[Written request]: Retype the stretch of the court ruling below from "On behalf of the appellant" through "to its workmen.", word for word.

## Begin Text

On appeal, the Division Bench of the High Court
affirmed the view taken by the learned Single Judge. The
Division Bench referred to their decision in Rakesh Gupta
vs. Hyderabad Stock Exchange Ltd. Hyderabad & Ors., AIR
1996 AP 430, that a writ in the nature of mandamus,
certiorari and prohibition are recognised as public law
remedies and are not available to enforce private law
rights. However, noticing that the expression any person
or authority used in Article 226 of the Constitution should
not be confined only to statutory authorities and
instrumentalities of State but would cover any other person
or body performing public duty. The form of the body
concerned is not very much relevant. What is relevant is
the nature of the duty imposed on that body. The duty must
be judged in the light of positive obligation owed by the
person or authority to the affected party, no matter by what
means the duty is imposed. On that basis, the Division
Bench of the High Court dismissed the writ appeal. Hence
this appeal.

On behalf of the appellant contention put forth at the
forefront is that a writ would not lie against the appellant
inasmuch as the appellant is engaged in the manufacture and
sale of cigarettes and as an incident thereto has provided a
canteen to its workmen pursuant to an obligation under
Section 46 of the Act. Shri S. Ganesh, learned counsel for
the appellant, pressed into service the decision of this
Court in Anadi Mukta Sadguru Shree Muktajee Vandas Swami
Survarna Jayanti Mahotsav Smarak Trust & Ors. vs.
V.R.Rudani & Ors., 1989 (2) SCC 691, to contend that mere
running of a factory to manufacture and sell of cigarettes
can never be considered to be a public duty much less an
incident thereto such as providing a canteen to its workmen.
On behalf of the respondent, heavy reliance was placed on
this decision and also the decision of the High Court in T.
Gattaiahs case, to contend that in running a canteen under
Section 46 of the Act, the appellant was discharging a
public duty and, therefore, a writ of mandamus would lie
against it.

## End Text
## Begin Source excerpt

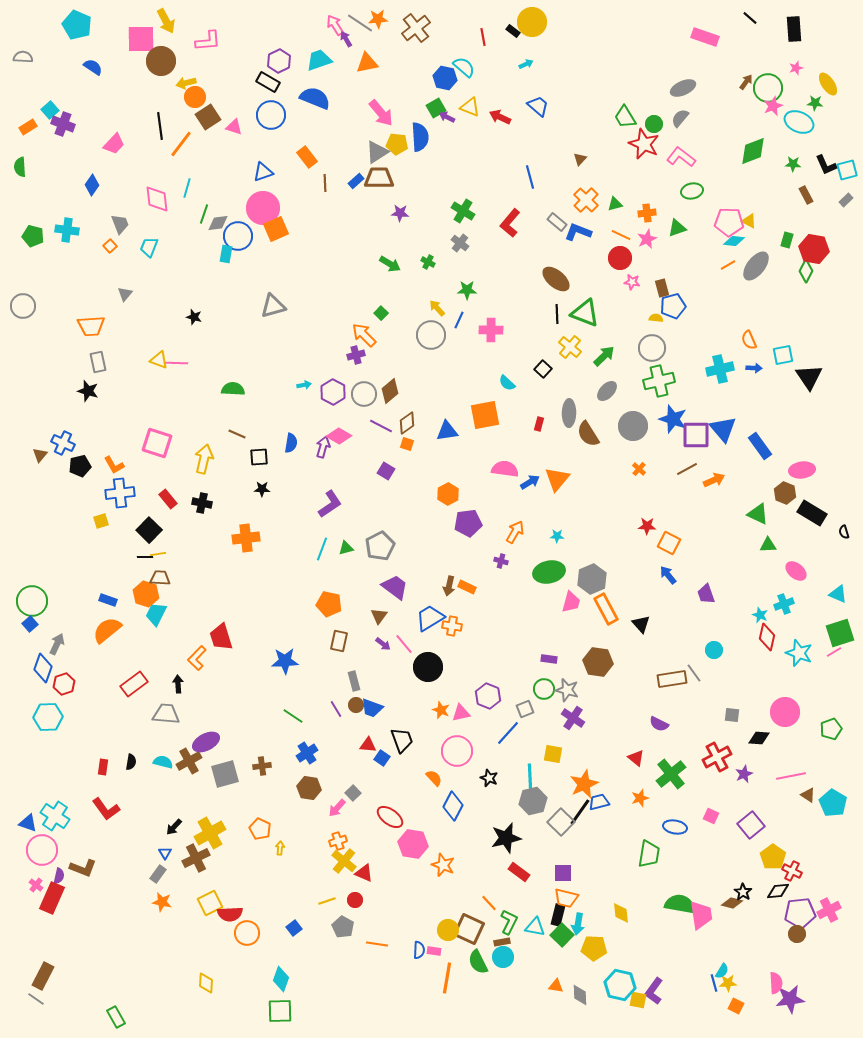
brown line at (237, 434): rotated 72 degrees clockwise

## End Source excerpt

[Solution to this problem]:
On behalf of the appellant contention put forth at the
forefront is that a writ would not lie against the appellant
inasmuch as the appellant is engaged in the manufacture and
sale of cigarettes and as an incident thereto has provided a
canteen to its workmen pursuant to an obligation under
Section 46 of the Act. Shri S. Ganesh, learned counsel for
the appellant, pressed into service the decision of this
Court in Anadi Mukta Sadguru Shree Muktajee Vandas Swami
Survarna Jayanti Mahotsav Smarak Trust & Ors. vs.
V.R.Rudani & Ors., 1989 (2) SCC 691, to contend that mere
running of a factory to manufacture and sell of cigarettes
can never be considered to be a public duty much less an
incident thereto such as providing a canteen to its workmen.